With the DC District Court of Appeals ruling, the focus now shifts to Judge Sweeney’s Court of Federal Claims, where the same net worth sweep that Judges Millett and Ginsburg opined was legal under their interpretation of the law is being contested as a regulatory taking. Judge Sweeney already has concluded in this case that the facts matter, and the facts do not support the government. And we still have the case in Delaware, that maintains the net worth sweep is illegal under Delaware State law, as well as a likely appeal of the DC Court of Appeals decision to the Supreme Court.
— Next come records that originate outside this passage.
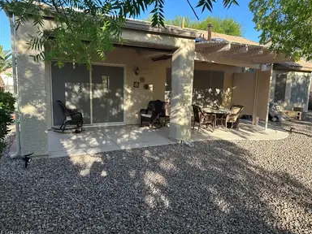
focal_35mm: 25
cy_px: 117
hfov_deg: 69.4
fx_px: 225
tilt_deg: -7.9
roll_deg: -1.0
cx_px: 162
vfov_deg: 54.9
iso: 80
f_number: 1.78
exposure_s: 1/816
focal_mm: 6.86
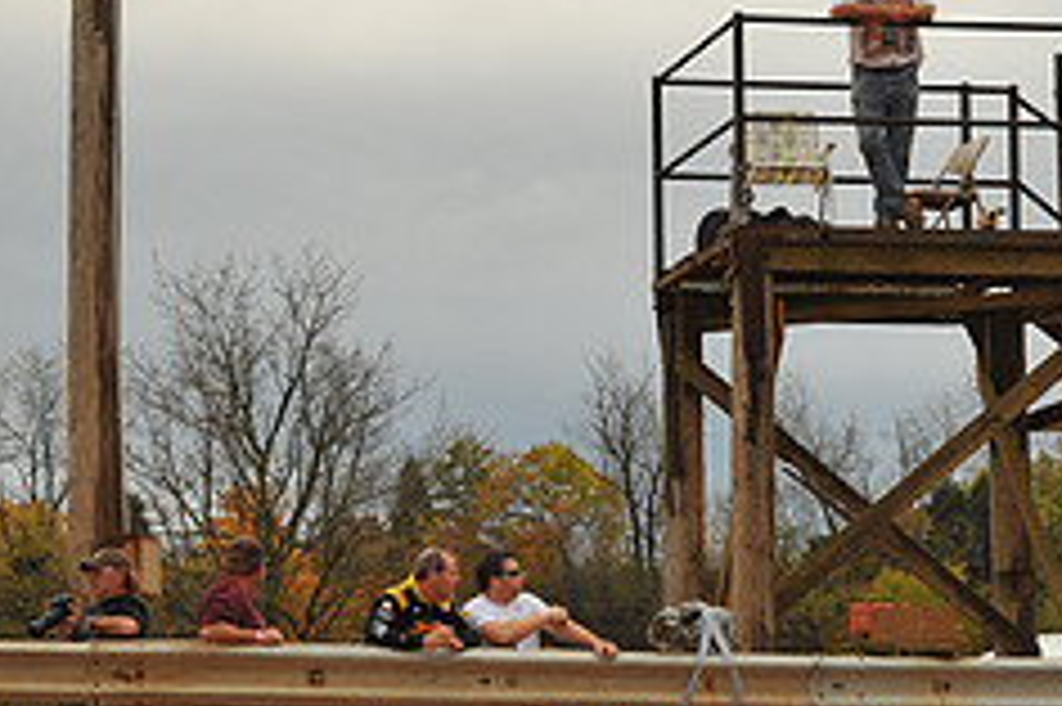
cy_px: 625
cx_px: 482
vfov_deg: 7.9
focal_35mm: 172
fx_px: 5070
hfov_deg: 12.0
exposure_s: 1/320
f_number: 8
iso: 500
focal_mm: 70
So Mnuchin can’t ignore the lawsuits in whatever he decides to do on mortgage reform. I also don’t see why he would feel any need NOT to benefit existing shareholders with what he does. The reason the big banks haven’t succeeded with legislative mortgage reform in eight years is that they insist on staying as far away as possible from anything that looks like Fannie and Freddie. But Fannie and Freddie have, by far, most effective and efficient secondary market credit guaranty model. Mnuchin knows that, and if you’re going to do something LIKE Fannie and Freddie, it’s folly not to start with the two companies that already exist.
That’s the dilemma Mnuchin now finds himself dealing with. He knows where he wants to go, but he has powerful forces telling him he shouldn’t try to go there, and now he’s got the legal winds in his face rather than at his back. It will be very interesting to see how he responds to these circumstances.